Sunday, November 3, 2024

Volterra and a Saffron Farm

This morning, we traveled to the walled hilltop city of Volterra, famous for alabaster artworks and frescoes.  It is one of the best-preserved medieval cities in Italy.  Higher and higher we climbed as Jackie, our tour director, gave us a succinct summary of Roman history.  When you travel in Italy, you travel through time as well as distance, and Jackie knew her history well.


Since ancient times, the people of central Italy have mined alabaster from these hills in Tuscany. The ancient Etruscans who  built cities on the hilltops prized the stone for its durability and beauty, and we passed several workshops where it was being transformed into beautiful sculpture.


Jackie took us to the summit of the city overlooking the Tuscan countryside, and below us was a well-preserved Roman amphitheater dating to 80 A.D., complete with Roman baths.  She said that it had only been discovered 50 years ago when a parking lot was under construction and artifacts began to be uncovered.  The area had been covered in trash and dirt all that time.
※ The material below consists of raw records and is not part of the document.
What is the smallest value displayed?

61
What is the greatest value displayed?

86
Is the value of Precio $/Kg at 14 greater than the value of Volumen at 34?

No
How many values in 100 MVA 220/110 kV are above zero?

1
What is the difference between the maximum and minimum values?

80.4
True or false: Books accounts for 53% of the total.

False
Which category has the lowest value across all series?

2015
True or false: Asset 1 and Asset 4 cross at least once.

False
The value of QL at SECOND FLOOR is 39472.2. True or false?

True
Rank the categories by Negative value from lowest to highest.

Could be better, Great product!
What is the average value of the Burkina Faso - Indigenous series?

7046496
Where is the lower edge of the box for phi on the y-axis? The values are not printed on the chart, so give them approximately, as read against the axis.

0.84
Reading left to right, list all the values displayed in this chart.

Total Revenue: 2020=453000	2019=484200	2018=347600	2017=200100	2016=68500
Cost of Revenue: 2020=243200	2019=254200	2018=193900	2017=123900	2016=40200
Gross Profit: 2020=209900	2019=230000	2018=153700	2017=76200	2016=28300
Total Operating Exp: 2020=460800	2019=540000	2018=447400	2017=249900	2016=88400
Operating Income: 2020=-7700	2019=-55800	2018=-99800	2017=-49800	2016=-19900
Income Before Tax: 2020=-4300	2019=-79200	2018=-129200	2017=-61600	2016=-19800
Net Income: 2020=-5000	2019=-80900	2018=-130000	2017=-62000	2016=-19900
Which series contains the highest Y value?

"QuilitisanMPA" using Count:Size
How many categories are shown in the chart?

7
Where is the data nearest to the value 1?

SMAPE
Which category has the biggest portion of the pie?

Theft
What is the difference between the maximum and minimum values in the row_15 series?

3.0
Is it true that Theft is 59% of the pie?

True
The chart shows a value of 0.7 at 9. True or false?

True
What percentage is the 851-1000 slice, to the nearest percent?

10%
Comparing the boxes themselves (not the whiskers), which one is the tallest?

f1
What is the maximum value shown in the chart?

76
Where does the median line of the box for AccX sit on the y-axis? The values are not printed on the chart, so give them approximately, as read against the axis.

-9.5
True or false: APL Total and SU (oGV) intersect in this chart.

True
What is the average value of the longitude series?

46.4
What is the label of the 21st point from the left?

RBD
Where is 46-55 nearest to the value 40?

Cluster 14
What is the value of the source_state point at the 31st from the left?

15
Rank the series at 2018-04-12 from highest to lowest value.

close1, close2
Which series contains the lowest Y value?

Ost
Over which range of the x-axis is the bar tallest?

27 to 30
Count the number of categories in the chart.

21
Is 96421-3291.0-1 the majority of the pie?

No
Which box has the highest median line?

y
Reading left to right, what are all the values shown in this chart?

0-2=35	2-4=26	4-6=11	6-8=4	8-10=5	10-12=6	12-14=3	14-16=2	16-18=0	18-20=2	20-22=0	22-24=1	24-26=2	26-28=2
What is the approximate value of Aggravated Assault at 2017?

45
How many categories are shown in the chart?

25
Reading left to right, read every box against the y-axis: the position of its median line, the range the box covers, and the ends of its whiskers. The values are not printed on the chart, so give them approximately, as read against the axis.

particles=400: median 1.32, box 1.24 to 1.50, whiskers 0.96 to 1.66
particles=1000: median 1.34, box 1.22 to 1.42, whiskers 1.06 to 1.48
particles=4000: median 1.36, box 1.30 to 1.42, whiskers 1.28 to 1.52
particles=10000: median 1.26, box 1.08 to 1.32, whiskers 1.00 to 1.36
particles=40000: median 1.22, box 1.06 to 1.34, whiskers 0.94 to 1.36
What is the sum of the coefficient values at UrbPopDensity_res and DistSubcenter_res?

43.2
It was Sunday morning, and the little shops and cafés were just starting to open.  I enjoyed a cup of cappuccino (which I have come to appreciate in Italy) at an outdoor table while Martha explored some of the shops.  This tiny, classic Fiat was parked in the street - what a gem, though even smaller than our Mini Cooper (I'm not sure I could have gotten behind the wheel.)


Next to the car, a chef was preparing something under a red awning, and spectators began to arrive and watch what I realized was an outdoor cooking demonstration here in a narrow street on a Sunday morning.  He rolled out dough and smacked it loudly a few times with his fist - it turned out that he was making bread, and while my Italian is not very good I could almost follow what he was saying.  I loved stumbling on these little unexpected surprises on this tour.

 
We left Volterra for a farmhouse in San Gimignano, an agritourism family-run farm that specialized in the production of saffron, an extremely expensive spice that I don’t believe I have ever used.  The reason it is so expensive (and why I have likely never used it) is that the tiny threads are harvested by hand meticulously from the saffron crocus.  We learned that it takes 450,000 flowers to produce one kilo of saffron, which is why is is worth 50,000 euros per kilo. 

The threads, technically stigmas of the flower, were being carefully pulled from the flowers by some family members as we walked by.  One of them had a glass of wine on the table, and it looked like an enjoyable way to spend a sunny afternoon doing such delicate work.

We then made out way to a covered outdoor dining room where we enjoyed a farm dinner consisting of cheese gnocchi flavored with saffron, honey, and bread, all produced from products raised on the farm.  A jar of the expensive spice was passed around.  What an interesting aroma, sweet and musky, unlike anything I know.


It was a delicious lunch, and at the end of it, the owner/chef came out to greet us.  She did not speak English very well, but she introduced us to her granddaughter, who she said in broken English was “her future.”